FreeCAD accesses external utilities (opencascade) to do the mathematical
calculations needed to specify a CAD design.  If you change a parameter,
for example the diameter of a hole, FreeCAD recalculates the design and
checks that the hole does not extend outside of the design.  Being able
to access opencascade at 7000Mbps vs an SATA3 drive at 6Mbps is
noticable.

I was able to install OpenBSD to the M2 nvme drive, the issue is my
BIOS, on a relatively new MoBO will not boot it.  It's mainly a problem
with the MSI bios on a relatively new motherboard and that MSI supports
begs off by saying they only support Windows.

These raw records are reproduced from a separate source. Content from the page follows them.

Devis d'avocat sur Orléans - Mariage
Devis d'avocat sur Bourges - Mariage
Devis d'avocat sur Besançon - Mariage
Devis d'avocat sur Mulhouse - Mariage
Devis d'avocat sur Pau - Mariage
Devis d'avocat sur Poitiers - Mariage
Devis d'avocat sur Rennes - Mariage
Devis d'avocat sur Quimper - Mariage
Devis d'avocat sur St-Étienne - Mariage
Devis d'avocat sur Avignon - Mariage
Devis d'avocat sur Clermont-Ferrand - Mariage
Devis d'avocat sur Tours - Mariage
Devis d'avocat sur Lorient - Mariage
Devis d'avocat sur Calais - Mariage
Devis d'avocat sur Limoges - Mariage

As a test, I installed Devuan to the M2 drive and the default GRUB menu
entry boots from the NVME drive.
I was trying to work around the unfriendly bios with a GRUB menuentry
that boots the M2 drive.  I ran into the problem with accessing
/etc/random.seed on hd0a.  I did try to dd if=/dev/random to
/etc/random.seed on the HD without success.

Thanks


On Apr 17, 2026: 19:52, Jan Stary wrote:
On Apr 17 08:50:17, [email protected] wrote:
I use my OpenBSD workstation for CAD drafting and the parametric
generation of CAD files should be speed up by running the faster drive.

On an MSI b840m-b board with a WD 7100 m2_2280 drive, OpenBSD installs
to the drive (sd0 option) without issue.  On the other hand, MSI's bios
does not recognize the M2_1 drive as a boot option.

If the thing that is slow is writing the actual CAD files,
have /home (or /cad or wherever you do it) on the fast nvme,
having the system installed and booting from another disk
that your BIOS recognizes as bootable.